会社で、大嫌いなオッサン上司にめちゃくちゃ嫌味な言い方で矢継ぎ早に詰められることがある。
全然仕事しないし、できないくせに、人を責めることだけは一丁前で皆から裏で嫌われているあのオッサンに理不尽に詰められてるとき、私はよく夫の金玉に思いを馳せる。
夫は風呂から上がると、暑苦しいからかよく脱衣場のドアを開けて身体を拭いている。脱衣場のすぐ外はリビングなので自然と夫の姿が視界に入る。
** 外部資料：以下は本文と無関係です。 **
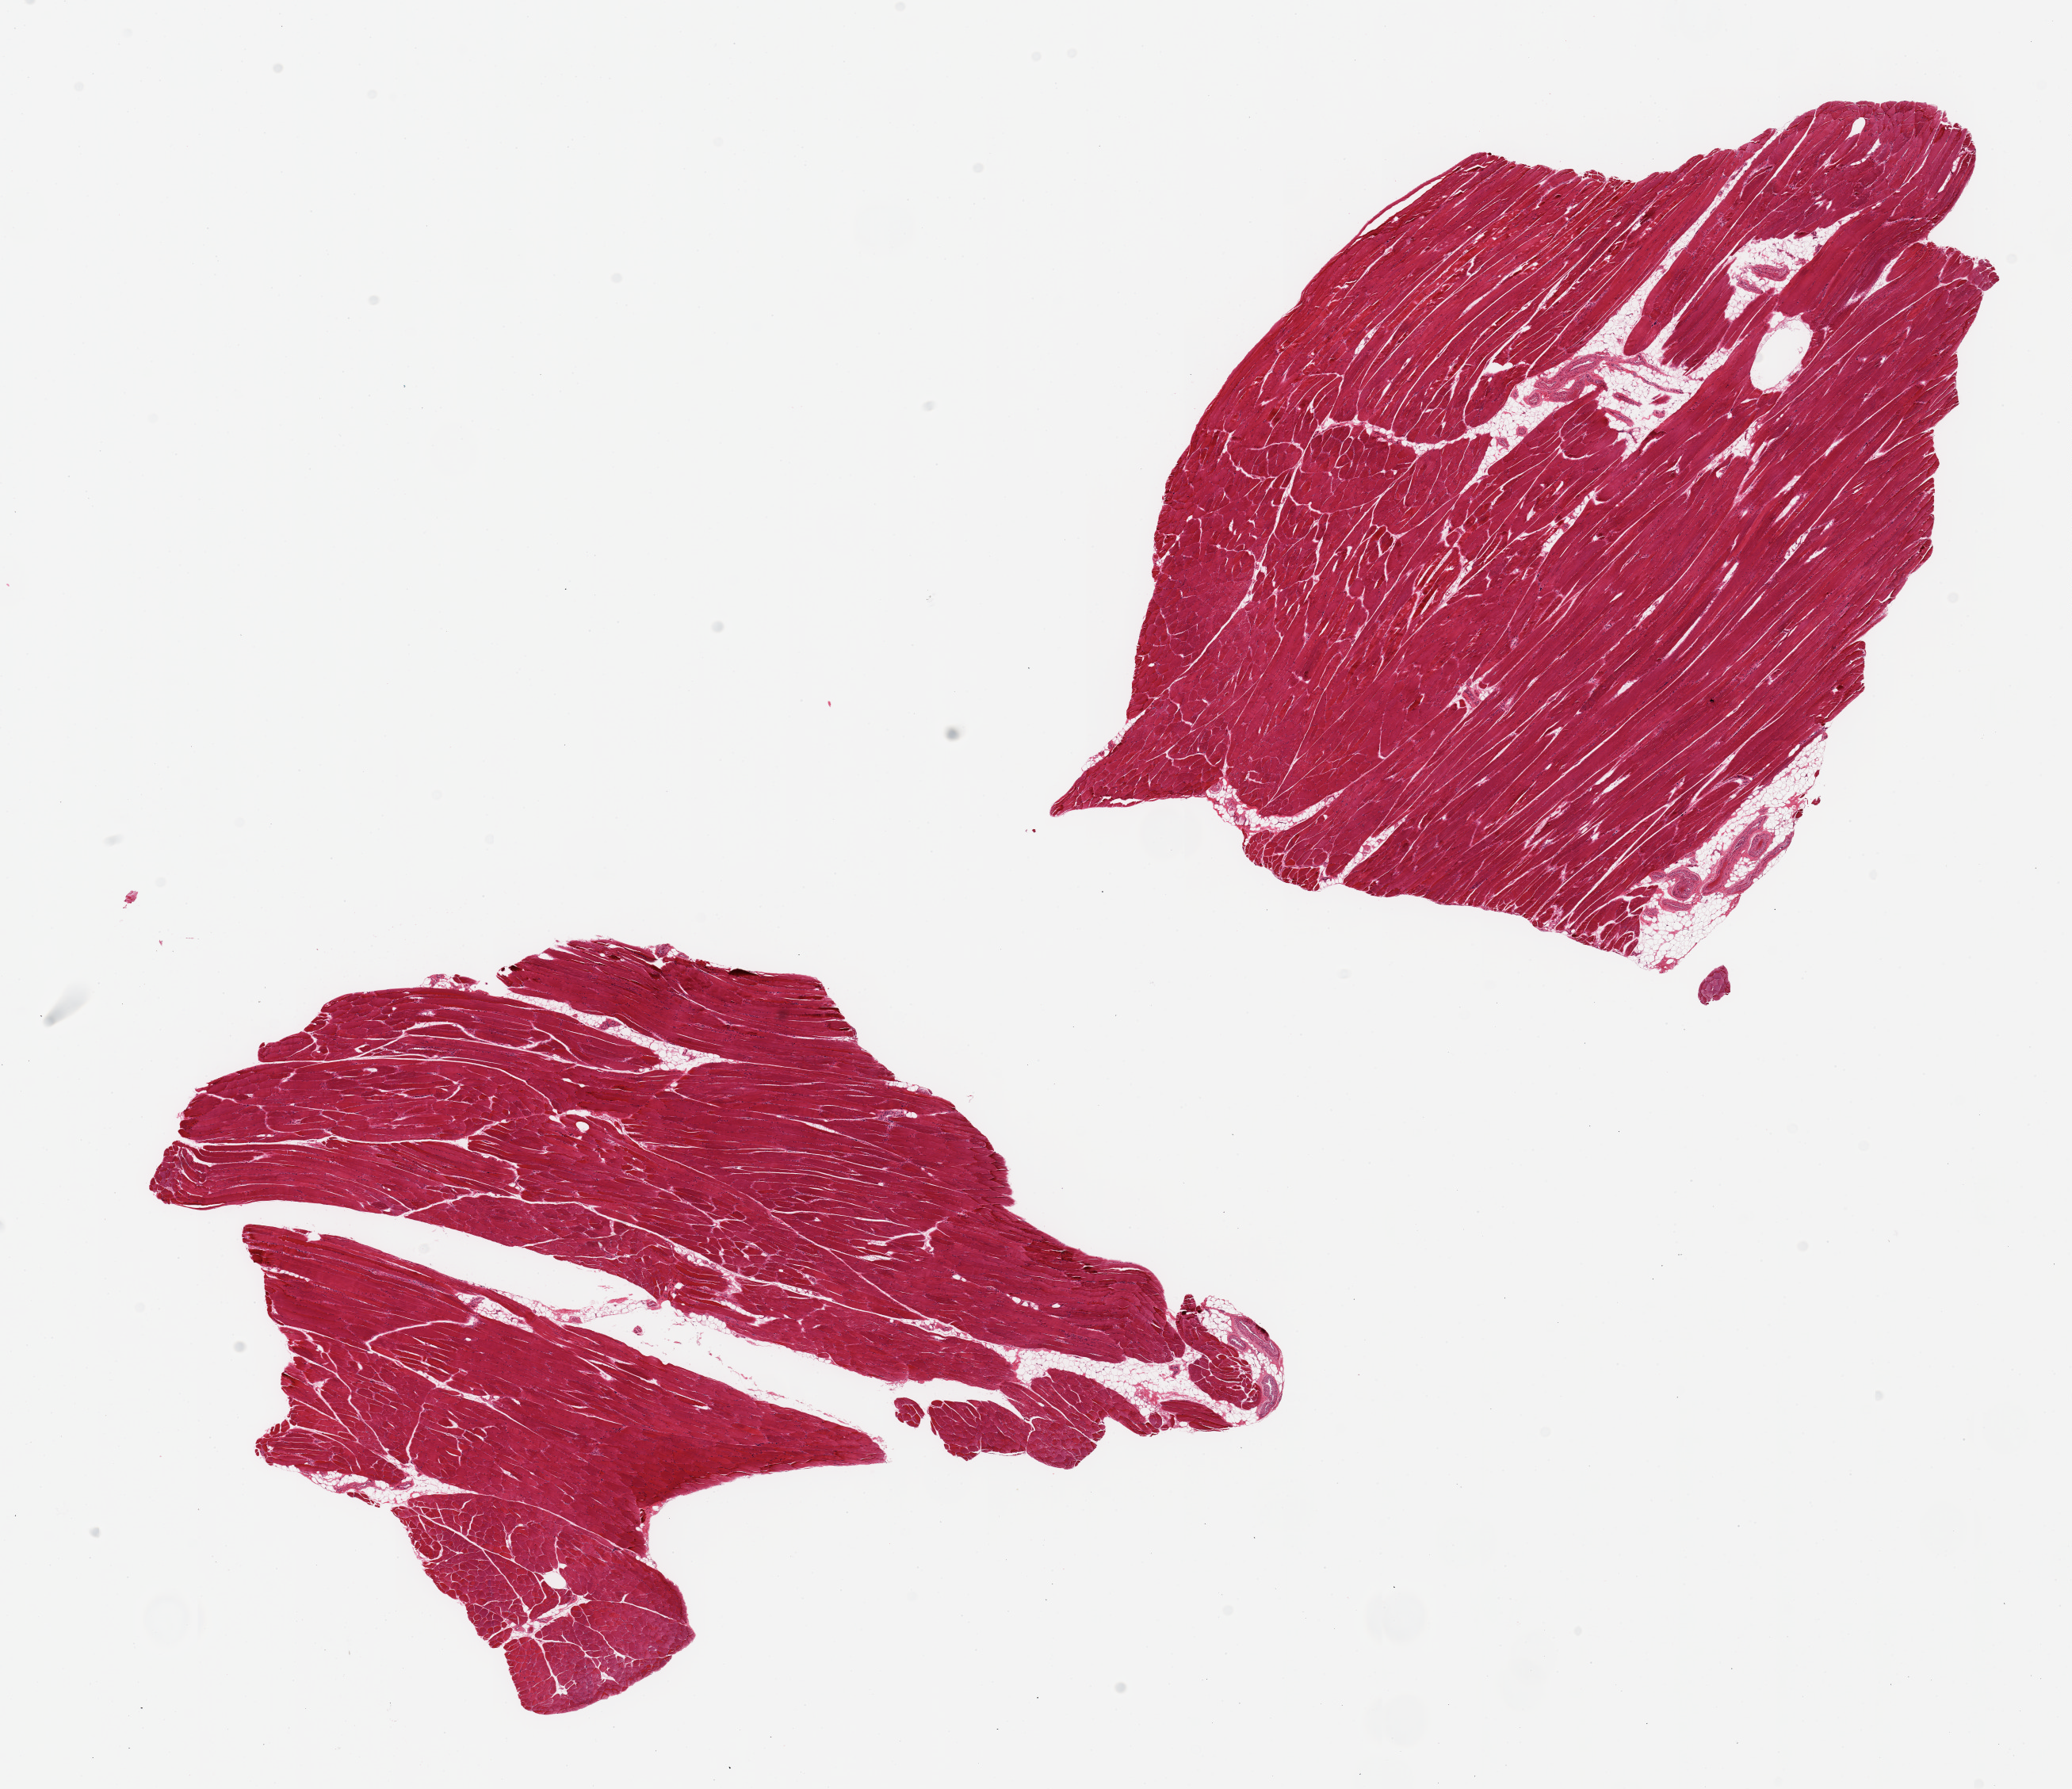
Whole-slide image, H&E stain, a low-resolution overview of the entire scanned area, about 20.7 x 17.8 mm (slide scanned at 20x). PAXgene-fixed, paraffin-embedded tissue. Sampled site (target tissue): skeletal muscle. Tissue donor sample. Donor: female.
Pathologist's review note for this sample: 2 pieces; 10% internal fat.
夫が背中にタオルを当ててゴシゴシ拭くと、身体の揺れに連動して金玉がぶらぶらと揺れ、金玉に乗っているあれが小さく跳ねる。そのユーモラスな姿を見ると、妙に安心するというか、謎に気持ちが落ち着いてくる。
なので、つい金玉に視線が向かってしまう。夫はそんなこと気にもとめず、いつも涼しい顔で身体を拭いている。
なぜだろう、セックスのときは金玉に特に興味はもたないのに、何故かあの風呂上がりの揺れる金玉が私はとても好きなのだ。別に特別大きかったり綺麗なものでもないと思う。私は父、元彼、夫の3人の金玉しか見たことがないのでなんとも言えないが、多分どこにでもあるような普通の30代男性の金玉だろう。
なのに、何故か妙に微笑ましい気持ちになる。一種のマスコットみたいに捉えているのかもしれない。
昨日の昼過ぎにも訳の分からない理由で怒鳴られて、気がついたらまた、私は夫の金玉のことを考えていた。
このオッサンの金玉は絶対あんな風には揺れないだろう。そう一瞬思ったあと、うわっ気持ち悪っ、と我に返って、内心少し笑った。